On 15 December 2008, the Premier Service commenced operating between Holyhead and Cardiff Central. Originally named Y Gerallt Gymro (Gerald of Wales), it was funded by the Welsh Government as a premium service to connect North and South Wales. Grand Central and Wrexham & Shropshire expressed an interest in operating the service; however, the contract was awarded to Wales & Borders franchise holder Arriva Trains Wales.

Four Class 57 locomotives (57313–57316) were sublet from Virgin Trains to operate in top and tail formation, with one Mark 3 and three Mark 2 carriages. By February 2009, the service was being operated by a single Class 57.

In March 2012, the Class 57s were replaced by DB Schenker Class 67s. The Mark 2 carriages were replaced with Mark 3 carriages at the same time.
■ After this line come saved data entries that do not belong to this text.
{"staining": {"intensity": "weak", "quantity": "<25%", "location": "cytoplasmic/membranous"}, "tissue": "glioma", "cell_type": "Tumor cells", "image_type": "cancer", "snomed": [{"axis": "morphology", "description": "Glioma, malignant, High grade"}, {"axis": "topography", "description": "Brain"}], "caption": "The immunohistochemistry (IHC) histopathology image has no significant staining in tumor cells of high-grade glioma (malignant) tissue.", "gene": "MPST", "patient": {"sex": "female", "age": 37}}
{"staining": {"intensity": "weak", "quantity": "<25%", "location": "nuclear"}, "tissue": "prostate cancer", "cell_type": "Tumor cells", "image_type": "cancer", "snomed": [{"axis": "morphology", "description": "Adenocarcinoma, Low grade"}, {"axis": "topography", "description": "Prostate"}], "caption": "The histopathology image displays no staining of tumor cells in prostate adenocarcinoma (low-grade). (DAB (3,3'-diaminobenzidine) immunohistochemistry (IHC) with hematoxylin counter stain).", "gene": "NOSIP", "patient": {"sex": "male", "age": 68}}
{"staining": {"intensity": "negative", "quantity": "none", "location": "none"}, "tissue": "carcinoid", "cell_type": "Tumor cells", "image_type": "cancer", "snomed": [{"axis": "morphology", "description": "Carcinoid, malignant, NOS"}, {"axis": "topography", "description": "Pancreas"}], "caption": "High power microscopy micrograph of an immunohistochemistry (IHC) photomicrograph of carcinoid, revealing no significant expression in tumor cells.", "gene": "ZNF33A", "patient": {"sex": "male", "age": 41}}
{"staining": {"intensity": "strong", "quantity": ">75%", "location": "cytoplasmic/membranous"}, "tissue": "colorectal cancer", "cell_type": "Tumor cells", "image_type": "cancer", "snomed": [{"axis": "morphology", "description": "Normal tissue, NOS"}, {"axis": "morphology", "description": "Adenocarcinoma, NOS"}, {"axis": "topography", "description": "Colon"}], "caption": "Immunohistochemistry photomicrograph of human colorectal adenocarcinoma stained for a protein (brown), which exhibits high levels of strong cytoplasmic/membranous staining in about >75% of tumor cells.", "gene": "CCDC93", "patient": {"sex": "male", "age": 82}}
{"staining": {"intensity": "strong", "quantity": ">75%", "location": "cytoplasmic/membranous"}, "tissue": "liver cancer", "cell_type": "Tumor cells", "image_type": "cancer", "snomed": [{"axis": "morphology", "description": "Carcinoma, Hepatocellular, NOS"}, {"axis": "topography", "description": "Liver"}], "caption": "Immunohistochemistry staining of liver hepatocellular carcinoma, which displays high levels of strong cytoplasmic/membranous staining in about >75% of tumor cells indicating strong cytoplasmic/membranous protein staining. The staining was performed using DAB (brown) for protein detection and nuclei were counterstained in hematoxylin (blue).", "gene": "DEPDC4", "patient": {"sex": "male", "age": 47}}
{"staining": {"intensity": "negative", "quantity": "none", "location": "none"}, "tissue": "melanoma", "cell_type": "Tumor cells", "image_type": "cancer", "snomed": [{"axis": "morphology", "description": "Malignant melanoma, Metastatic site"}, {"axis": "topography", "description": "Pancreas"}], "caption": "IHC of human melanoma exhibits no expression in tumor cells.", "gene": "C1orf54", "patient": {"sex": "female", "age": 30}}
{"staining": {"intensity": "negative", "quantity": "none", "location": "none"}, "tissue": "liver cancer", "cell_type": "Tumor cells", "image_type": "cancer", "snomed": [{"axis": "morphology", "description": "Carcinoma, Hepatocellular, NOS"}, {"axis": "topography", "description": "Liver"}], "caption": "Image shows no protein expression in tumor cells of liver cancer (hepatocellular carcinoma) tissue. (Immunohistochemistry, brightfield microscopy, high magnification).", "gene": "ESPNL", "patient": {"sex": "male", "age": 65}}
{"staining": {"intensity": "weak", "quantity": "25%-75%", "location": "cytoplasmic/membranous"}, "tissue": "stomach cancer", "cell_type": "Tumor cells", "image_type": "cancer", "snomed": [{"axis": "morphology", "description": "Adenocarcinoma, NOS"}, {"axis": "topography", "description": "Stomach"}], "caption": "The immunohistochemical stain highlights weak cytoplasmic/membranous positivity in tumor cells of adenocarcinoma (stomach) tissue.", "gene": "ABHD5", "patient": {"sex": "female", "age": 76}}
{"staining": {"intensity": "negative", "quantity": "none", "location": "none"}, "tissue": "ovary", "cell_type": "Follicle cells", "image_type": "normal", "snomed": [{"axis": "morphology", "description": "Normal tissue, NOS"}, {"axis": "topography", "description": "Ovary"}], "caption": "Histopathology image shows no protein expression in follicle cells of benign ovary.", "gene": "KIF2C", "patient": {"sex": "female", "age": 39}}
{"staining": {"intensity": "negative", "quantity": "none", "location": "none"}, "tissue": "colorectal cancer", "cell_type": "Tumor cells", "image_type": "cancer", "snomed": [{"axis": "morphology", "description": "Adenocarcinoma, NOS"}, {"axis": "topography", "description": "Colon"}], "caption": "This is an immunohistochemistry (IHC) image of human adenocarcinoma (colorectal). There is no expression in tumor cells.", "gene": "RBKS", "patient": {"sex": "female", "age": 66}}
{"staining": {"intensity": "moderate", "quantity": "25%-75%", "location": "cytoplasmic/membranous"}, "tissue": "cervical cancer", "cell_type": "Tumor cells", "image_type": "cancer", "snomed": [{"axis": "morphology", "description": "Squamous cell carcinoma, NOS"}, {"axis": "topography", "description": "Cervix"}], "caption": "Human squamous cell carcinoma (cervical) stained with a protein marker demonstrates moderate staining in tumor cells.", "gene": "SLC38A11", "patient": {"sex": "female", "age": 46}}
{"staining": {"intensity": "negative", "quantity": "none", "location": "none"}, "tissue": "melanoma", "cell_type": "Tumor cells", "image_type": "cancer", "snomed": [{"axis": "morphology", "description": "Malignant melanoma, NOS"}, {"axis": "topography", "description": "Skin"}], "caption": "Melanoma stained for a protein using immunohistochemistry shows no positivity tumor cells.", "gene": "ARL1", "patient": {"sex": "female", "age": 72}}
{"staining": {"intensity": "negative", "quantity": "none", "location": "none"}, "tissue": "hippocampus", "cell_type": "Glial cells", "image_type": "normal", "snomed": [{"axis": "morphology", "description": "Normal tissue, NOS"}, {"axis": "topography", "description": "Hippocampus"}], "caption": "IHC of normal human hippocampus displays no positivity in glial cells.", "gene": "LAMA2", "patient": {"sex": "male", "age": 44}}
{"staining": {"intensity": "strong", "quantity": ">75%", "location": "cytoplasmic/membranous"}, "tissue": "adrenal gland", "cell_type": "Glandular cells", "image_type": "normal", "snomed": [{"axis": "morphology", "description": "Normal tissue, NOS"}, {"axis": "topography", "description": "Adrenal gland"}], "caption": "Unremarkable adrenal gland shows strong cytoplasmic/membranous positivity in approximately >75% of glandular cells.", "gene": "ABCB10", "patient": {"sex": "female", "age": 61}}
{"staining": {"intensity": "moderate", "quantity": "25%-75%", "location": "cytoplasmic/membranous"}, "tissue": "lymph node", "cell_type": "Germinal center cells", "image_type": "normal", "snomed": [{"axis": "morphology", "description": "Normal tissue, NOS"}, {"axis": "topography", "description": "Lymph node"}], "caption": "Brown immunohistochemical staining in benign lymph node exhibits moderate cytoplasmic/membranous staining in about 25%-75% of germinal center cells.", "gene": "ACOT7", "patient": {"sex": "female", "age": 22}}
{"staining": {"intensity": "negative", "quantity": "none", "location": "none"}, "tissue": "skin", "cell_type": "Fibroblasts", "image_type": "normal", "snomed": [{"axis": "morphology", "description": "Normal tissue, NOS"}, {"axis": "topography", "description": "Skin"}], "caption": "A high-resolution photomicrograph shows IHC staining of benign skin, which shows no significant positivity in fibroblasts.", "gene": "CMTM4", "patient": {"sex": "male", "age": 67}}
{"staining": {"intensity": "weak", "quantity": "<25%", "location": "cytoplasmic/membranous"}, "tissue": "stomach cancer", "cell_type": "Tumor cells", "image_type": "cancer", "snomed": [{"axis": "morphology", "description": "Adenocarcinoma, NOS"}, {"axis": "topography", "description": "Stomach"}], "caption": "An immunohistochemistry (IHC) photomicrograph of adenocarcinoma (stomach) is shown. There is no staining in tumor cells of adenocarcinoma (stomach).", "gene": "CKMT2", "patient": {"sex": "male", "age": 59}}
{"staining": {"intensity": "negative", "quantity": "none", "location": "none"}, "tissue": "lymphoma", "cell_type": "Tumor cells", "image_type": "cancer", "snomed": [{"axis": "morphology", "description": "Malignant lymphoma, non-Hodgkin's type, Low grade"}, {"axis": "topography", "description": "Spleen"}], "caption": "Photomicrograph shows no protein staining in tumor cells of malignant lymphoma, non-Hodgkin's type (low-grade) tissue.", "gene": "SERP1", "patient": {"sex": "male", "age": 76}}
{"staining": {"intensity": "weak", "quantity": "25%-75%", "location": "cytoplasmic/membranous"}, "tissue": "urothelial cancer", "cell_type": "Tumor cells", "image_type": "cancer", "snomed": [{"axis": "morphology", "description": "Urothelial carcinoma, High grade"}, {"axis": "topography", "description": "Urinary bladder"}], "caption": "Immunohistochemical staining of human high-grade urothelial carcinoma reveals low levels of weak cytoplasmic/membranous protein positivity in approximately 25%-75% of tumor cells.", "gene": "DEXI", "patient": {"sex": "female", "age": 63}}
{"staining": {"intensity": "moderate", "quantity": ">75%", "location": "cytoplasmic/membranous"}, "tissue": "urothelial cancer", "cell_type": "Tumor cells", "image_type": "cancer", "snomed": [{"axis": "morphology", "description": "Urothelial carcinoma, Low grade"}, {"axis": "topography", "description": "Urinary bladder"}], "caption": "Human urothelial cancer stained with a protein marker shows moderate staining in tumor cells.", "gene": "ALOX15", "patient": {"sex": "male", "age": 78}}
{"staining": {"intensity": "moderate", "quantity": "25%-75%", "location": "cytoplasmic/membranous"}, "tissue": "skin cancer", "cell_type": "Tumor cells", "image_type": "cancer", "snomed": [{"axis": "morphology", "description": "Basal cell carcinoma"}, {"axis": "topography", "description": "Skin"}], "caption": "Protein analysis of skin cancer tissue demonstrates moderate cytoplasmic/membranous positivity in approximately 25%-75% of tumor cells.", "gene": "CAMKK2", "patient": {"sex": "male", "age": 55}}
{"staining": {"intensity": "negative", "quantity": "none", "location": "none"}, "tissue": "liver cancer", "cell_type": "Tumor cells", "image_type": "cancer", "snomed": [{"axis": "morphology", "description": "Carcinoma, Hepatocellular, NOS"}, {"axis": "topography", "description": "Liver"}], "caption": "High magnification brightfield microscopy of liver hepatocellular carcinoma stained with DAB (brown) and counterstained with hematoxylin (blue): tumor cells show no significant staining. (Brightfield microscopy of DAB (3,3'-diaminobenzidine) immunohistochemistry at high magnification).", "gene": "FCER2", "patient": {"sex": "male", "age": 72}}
It originally ran via Crewe but, from September 2012, it was rerouted via Wrexham General after a Driving Van Trailer was added; this allowed the train to change direction at Chester.

In October 2018, operation of the Premier Service passed with the Wales & Borders franchise to KeolisAmey Wales. In March 2020, the service was suspended due to the COVID-19 pandemic with the Mark 3 coaches withdrawn. It resumed in June 2021, with Class 67s hauling Mark 4 coaches and, As of August 2021, three trains in each direction now operate five days a week.

==Services==
The Premier Service departs Holyhead at 05:27, and departs Cardiff Central at 17:22. It features first-class accommodation and a dining car with a travelling chef. First class customers have the option of purchasing a breakfast, lunch or dinner, cooked to order, by the on-board chef. Normal standard-class fares are valid on the train.

As well as serving Cardiff to Holyhead, Transport for Wales introduced 6 return services Monday-Saturday between Cardiff and Manchester, and 1 return service between Swansea and Manchester on Monday-Saturday, with 2 services on Sunday, using the same rolling stock.